We will develop new methods that combine elements from these two classes. The output of these methods will be regulatory and signaling networks with explicit estimates of both network structure and dynamical properties of these networks.

The Inferelator expanded on these earlier works and uses an ODE model for regulatory dynamics and L1-shrinkage as a means of selecting parsimonious models. Key developments included: modeling of environment and TF interactions, the use of a model fitting procedure that allows for missing data and irregular sampling intervals without the need to impute missing data, and the testing of the model on new time series collected after the publication of the initial model. The kinetic description (an ODE or SDE model of the regulatory network) at the core of the original Inferelator encompasses several essential elements required to describe gene transcription, such as control by specific transcriptional activators (or repressors), activation kinetics, and transcript decay, while at the same time facilitating access to computationally efficient methods for searching among an astronomically large number of possible regulators and regulator combinations.
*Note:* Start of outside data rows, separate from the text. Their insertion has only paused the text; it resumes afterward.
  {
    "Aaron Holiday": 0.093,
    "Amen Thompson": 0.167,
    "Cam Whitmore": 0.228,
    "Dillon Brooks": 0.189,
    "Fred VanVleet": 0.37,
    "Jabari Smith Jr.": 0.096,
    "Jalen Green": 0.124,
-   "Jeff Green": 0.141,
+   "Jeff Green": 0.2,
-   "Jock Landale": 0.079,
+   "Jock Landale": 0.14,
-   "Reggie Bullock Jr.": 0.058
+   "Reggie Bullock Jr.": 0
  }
An application of the method to Halobacterium resulted in a regulatory network model that could predict mRNA levels of 2,000 out of the total 2,400 genes found in the genome (a network with 1431 predicted regulatory influences controlling 459 biclusters that represent 85% of the genes in the genome). The network model was tested (trained prior on the 268 conditions available at the time) using 130 additional new measurements, collected after model fitting and, in-fact, after the first publication of the Halobacterium ODE network model. It was found that the prediction error over the training set was essentially the same as that over the new data-set (predicting the genome-wide transcript levels based on the levels measured in the prior time point; i.e. predicting the time evolution of the transcriptome) . This is encouraging as the new data included environmental perturbations, new combination of environmental and genetic perturbations and time series measurements after novel entrainments of the cell. Parts of the network were validated using ChIP-chip. A similar method has also been applied to the learning of human regulatory networks mediating TLR-5 mediated stimulation of macrophage, and learning several other microbial networks. Future plans for applying these algorithms at NYU include application to Arabidopsis, T-cell differentiation, worm early embryogenesis and Bacillus network evolution.